Medical Oncology, Dana-Farber Cancer Institute, Harvard Medical School, Boston, MA, United States; VA Boston Healthcare System, Boston, MA, United States.
Curr Opin Genet Dev. 2015 Feb;30:56-65. doi: 10.1016/j.gde.2015.03.008. Epub 2015 May 16.
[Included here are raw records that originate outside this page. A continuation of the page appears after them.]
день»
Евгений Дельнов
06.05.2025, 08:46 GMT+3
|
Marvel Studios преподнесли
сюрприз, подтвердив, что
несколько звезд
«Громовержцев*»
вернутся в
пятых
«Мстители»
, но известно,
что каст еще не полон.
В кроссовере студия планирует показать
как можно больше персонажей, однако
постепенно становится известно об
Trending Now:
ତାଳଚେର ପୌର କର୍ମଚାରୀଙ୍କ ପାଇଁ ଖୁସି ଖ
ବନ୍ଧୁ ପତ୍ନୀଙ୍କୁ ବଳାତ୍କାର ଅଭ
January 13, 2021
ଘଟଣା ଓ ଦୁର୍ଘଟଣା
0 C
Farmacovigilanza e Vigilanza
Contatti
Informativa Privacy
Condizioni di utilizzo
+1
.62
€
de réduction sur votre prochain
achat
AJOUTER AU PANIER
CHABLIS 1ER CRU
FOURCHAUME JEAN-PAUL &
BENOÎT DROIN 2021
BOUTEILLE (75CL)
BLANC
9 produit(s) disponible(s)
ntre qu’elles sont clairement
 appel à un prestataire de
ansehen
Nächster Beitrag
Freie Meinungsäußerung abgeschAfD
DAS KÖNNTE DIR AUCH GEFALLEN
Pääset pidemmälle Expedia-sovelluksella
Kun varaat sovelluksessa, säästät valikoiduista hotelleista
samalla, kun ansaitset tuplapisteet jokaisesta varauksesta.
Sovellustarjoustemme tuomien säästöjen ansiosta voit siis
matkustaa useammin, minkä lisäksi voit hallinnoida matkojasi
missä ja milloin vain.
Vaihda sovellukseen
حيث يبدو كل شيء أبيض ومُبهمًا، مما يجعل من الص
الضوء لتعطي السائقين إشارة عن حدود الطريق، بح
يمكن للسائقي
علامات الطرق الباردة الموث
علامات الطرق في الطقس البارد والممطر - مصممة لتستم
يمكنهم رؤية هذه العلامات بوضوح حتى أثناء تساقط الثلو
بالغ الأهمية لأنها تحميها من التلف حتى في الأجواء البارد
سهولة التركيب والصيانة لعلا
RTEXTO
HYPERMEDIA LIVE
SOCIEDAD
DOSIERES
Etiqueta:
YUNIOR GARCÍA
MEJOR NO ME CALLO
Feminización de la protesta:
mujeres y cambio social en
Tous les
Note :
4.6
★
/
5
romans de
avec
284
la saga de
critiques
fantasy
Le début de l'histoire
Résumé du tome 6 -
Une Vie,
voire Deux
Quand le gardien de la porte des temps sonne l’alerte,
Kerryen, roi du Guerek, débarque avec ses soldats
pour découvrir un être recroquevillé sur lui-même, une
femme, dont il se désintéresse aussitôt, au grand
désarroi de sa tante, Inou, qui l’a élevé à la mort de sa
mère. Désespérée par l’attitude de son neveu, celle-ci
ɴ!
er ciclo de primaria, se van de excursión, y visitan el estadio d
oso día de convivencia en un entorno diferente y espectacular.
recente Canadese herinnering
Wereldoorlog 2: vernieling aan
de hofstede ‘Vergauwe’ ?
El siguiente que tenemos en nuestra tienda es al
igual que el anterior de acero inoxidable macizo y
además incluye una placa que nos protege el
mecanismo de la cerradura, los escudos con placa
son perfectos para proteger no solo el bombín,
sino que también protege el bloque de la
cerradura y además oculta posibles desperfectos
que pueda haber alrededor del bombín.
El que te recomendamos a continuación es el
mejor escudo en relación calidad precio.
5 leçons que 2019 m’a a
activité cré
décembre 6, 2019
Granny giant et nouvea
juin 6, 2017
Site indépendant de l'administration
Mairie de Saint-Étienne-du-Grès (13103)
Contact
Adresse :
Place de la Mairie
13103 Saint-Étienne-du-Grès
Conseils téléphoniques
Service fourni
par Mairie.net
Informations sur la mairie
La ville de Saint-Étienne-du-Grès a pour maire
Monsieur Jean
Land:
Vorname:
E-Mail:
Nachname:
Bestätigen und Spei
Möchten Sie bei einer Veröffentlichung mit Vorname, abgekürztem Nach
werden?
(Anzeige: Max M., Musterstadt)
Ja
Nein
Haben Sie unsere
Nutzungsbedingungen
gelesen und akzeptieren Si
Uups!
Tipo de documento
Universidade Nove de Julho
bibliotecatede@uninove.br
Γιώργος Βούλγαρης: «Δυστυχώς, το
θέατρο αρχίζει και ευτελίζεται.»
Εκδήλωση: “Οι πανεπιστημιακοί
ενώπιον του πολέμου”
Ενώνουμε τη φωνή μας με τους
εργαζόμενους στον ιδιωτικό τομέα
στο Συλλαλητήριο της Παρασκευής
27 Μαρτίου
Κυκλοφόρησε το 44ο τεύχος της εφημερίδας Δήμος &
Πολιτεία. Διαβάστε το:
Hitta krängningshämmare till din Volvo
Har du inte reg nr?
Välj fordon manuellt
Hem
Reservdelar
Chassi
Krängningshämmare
Multiple myeloma (MM) is an incurable malignancy in majority of patients characterized by clonal proliferation of plasma cells. To date, treatment is established based on general conditions and age of patients. However, MM is a heterogeneous disease, featured by various subtypes and different outcomes. Thus, the understanding of MM biology is currently a major challenge to eventually cure the disease. During the last decade, karyotype studies and gene expression profiling have identified robust prognostic markers as well as a widespread genomic landscape. More recently, studies of epigenetic, transcriptional modifications and next generation sequencing have allowed characterization of critical genes and pathways, clonal heterogeneity and mutational profiles involved in myelomagenesis. Altogether, these findings constitute important tools to develop new targeted and personalized therapies in MM.
多发性骨髓瘤(MM)在大多数患者中是一种无法治愈的恶性肿瘤,其特征为浆细胞的克隆性增殖。迄今为止,治疗方案是根据患者的一般状况和年龄制定的。然而,MM是一种异质性疾病,具有多种亚型和不同的预后。因此,目前了解MM生物学特性是最终治愈该疾病的一项重大挑战。在过去十年中,核型研究和基因表达谱分析已经确定了强大的预后标志物以及广泛的基因组格局。最近,表观遗传学、转录修饰和下一代测序研究使得参与骨髓瘤发生的关键基因和信号通路、克隆异质性和突变谱得以表征。总之,这些发现构成了开发MM新的靶向和个性化疗法的重要工具。